À partir du moment où j’ai commencé à travailler dans la ville, le cadrage m’a été donné par l’architecture. Il questionne bien entendu le regard. Comment je regarde, ce que je regarde, et ce que je donne à voir par exemple. Investir le terrain de la ville permettait d’ouvrir le champ, de moins contrôler, maîtriser et ainsi de laisser la place à ce qui pourrait advenir, survenir, qui n’était pas calculé ou prémédité ; un peu comme dans la vie de tous les jours finalement.

CM : Est-ce que les espaces urbains que tu choisis informent ton corps ? Le contraignent ? L’obligent à se comporter de telle façon plutôt qu’une autre ?

VL : Ces espaces, ces sites, choisis sont des espaces eux-mêmes en mouvement, en transformation, entre deux, avec cette ouverture du champ visuel, éphémère, dans laquelle on a l’impression qu’une multitude de choix est encore possible. Dans un espace déjà construit, fini, trop maitrisé, cette possibilité n’existe plus vraiment, cela devient une scène, un décor, et là pour moi il y aurait une sorte de représentation, de mise en scène…

La ville impose aux corps une façon de s’inscrire, de se positionner, de se comporter, de se tenir. Elle impose des modes de circulation aux corps mais aussi aux regards. Le regard est contraint, guidé, dirigé, par l’agencement de l’architecture urbaine. Par son rythme, les obturations, les ouvertures, là où le regard, l’œil, la vision va être bloqué, là où au contraire il va pouvoir rebondir, s’échapper. Choisir des sites où il y a encore de la place pour que le regard et le corps circulent un peu librement contrairement à des espaces construits et déjà clos pour l’imaginaire d’une certaine façon.

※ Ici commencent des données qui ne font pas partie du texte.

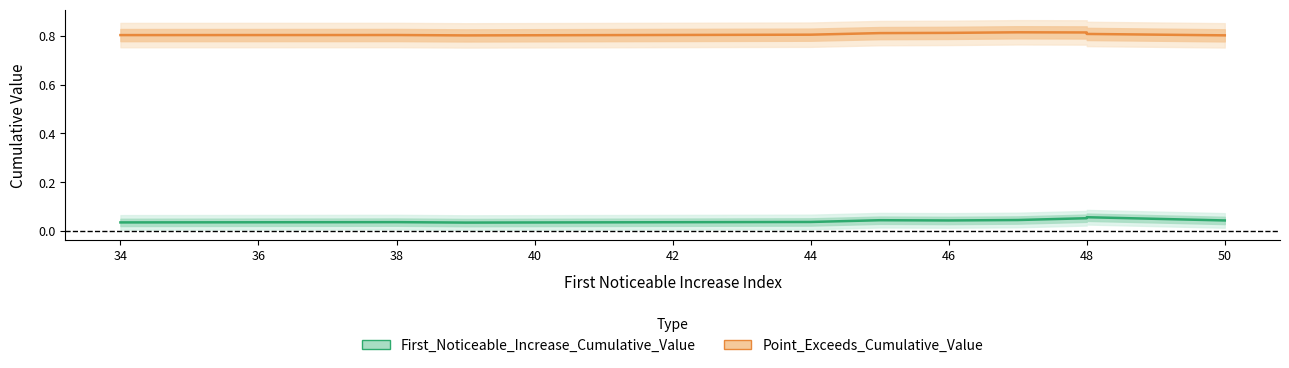

How many lines are shown in the chart?

2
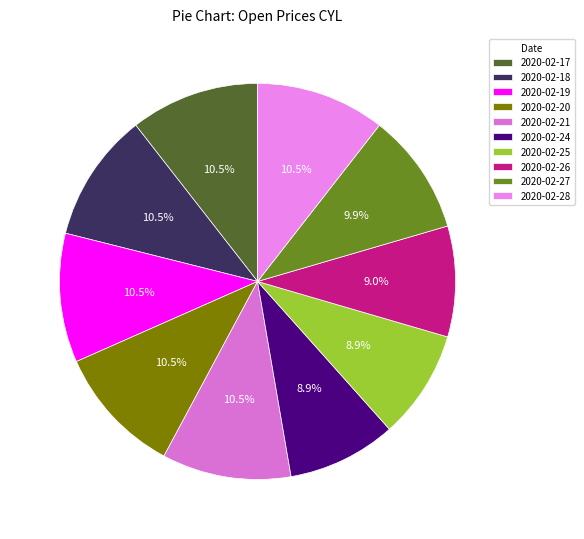

Is it true that 2020-02-18 is 11% of the pie?

True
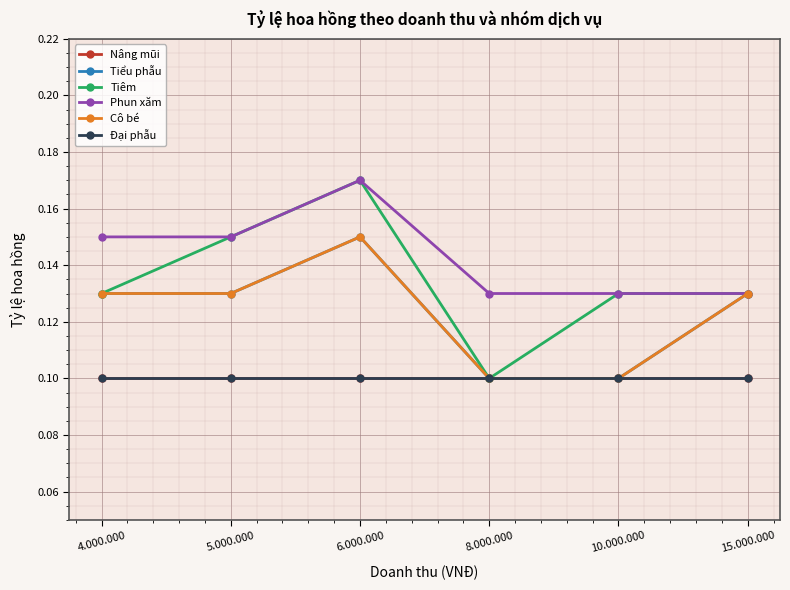

True or false: Tiêm has a value of 0.2 at 15.000.000.

False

La ville impose aussi son rythme. Parfois elle va trop vite pour moi. Certains repérages que j’ai pu faire n’ont pas aboutis, n’ont pas eu de suite, parce qu’une fois de retour sur les lieux le site a changé, le chantier a énormément progressé, ce que j’avais repéré n’existe plus. Parce qu’il ne s’agit pas pour moi d’activer une dépense coûte que coûte. Je repère un site et puis un travail de réflexion s’engage pour trouver la dépense la plus appropriée : quels mouvements ? Quels déplacements pour souligner le cadre ? etc., et je retourne sur place et là je m’aperçois qu’un bâtiment est en construction… et c’est trop tard. Mais ce n’est pas dramatique, je l’intègre. Ça fait aussi partie du travail. J’ai finalement réalisé assez peu de dépenses par rapport à toutes celles que j’avais projetées. C’est peut-être une des raisons pour lesquelles petit à petit d’autres formes ont surgi……

CM : Peux-tu nous en dire davantage sur le rapport du corps à la dépense, à l’énergie engagée dans tes mouvements ?

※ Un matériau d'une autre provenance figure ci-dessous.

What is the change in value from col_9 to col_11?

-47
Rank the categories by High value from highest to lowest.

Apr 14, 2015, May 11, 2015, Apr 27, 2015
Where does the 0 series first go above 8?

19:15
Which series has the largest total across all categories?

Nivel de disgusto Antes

VL : Ce rapport au milieu urbain rejoint pour moi cette sensation de confrontation à la matière qui est en jeu dans cette notion d’effort et de résistance que je déploie à travers les dépenses. L’espace immédiat qui m’entoure, m’enveloppe, l’air, a une véritable densité, bien qu’elle soit invisible. J’aime beaucoup cette phrase de Maurice Merleau-Ponty : « Si le corps marque son environnement de son empreinte, il est en retour modelé par le monde dans lequel il s’enfonce. » Elle correspond assez bien à ce que je ressens. Le choix du terme « s’enfonce » est pour moi là très juste.

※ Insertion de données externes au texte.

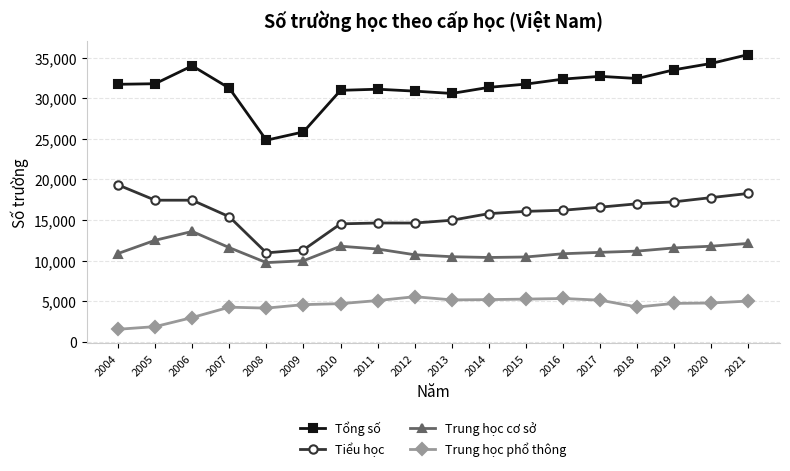

What is the difference between the maximum and second lowest values in the Trung học phổ thông series?

3689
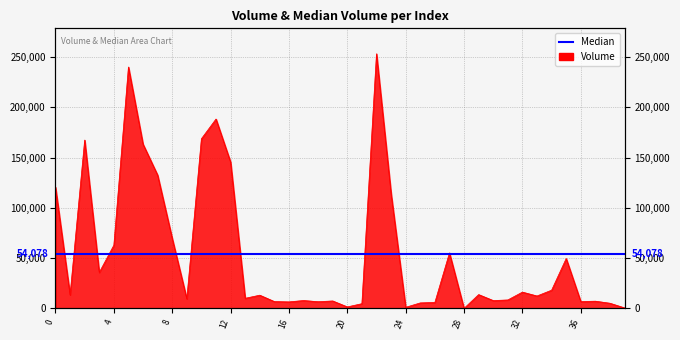

How many values are below 13133?

20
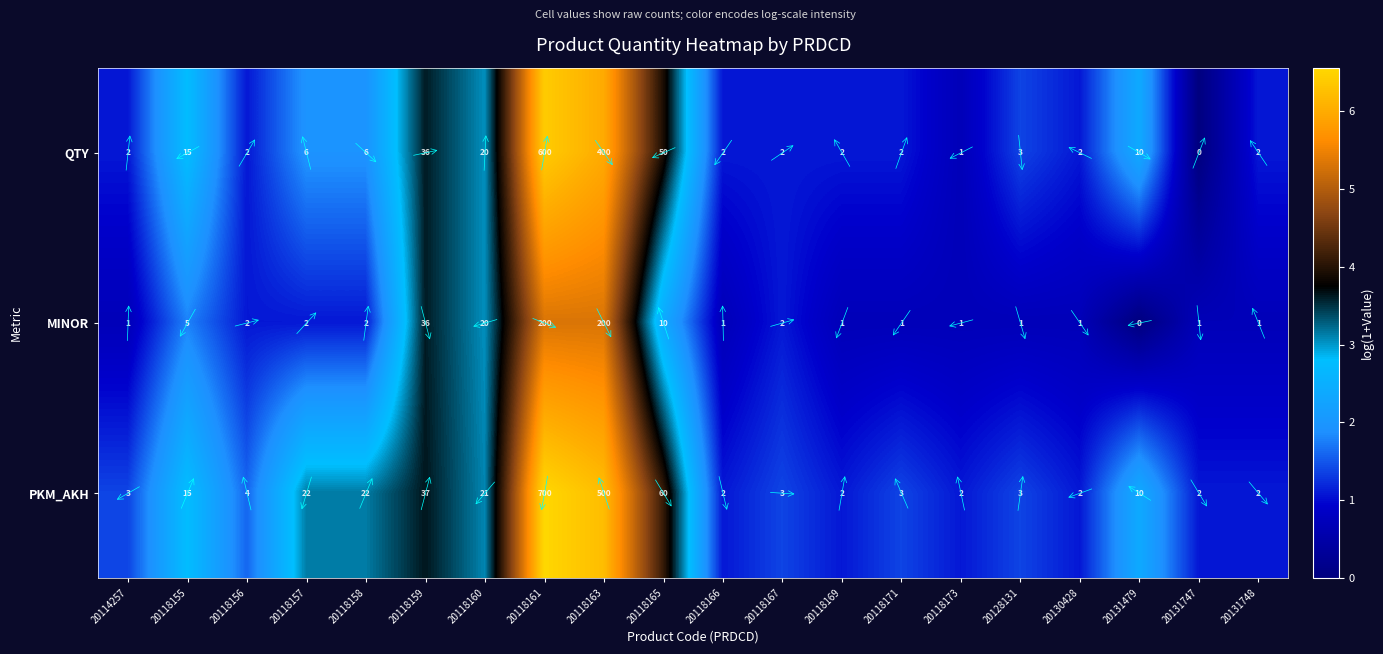

What is the difference between the maximum and minimum values in the PKM_AKH series?

698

Tout comme l’ouverture du cadre permet de moins maîtriser, la dépense amène petit à petit le corps à lâcher un peu de sa vigilance, de ses barrières, de ses protections, à travers l’état de fatigue qui s’installe et l’amène à être de plus en plus poreux. Parce que mon corps seul sans rien autour, au cœur du vide, n’existerait pas. Il est toujours en relation, au plus proche de ce qui l’entoure, l’espace, l’air, la matière… Dans un échange permanent avec son milieu. Quoique… il faudrait peut-être que je fasse un vol en apesanteur pour vérifier ça… qu’est-ce que cela fait de ne plus sentir la gravité ? Qu’est-ce qu’on sent alors ? Mais je ne sais pas si j’ai vraiment répondu à ta question… ?

 

Entretien mené à Pau en février 2017 dans le cadre de la seconde journée d’étude du cycle Artistes-femmes, les formes de l’engagement, qui comportait un thème sur la cité.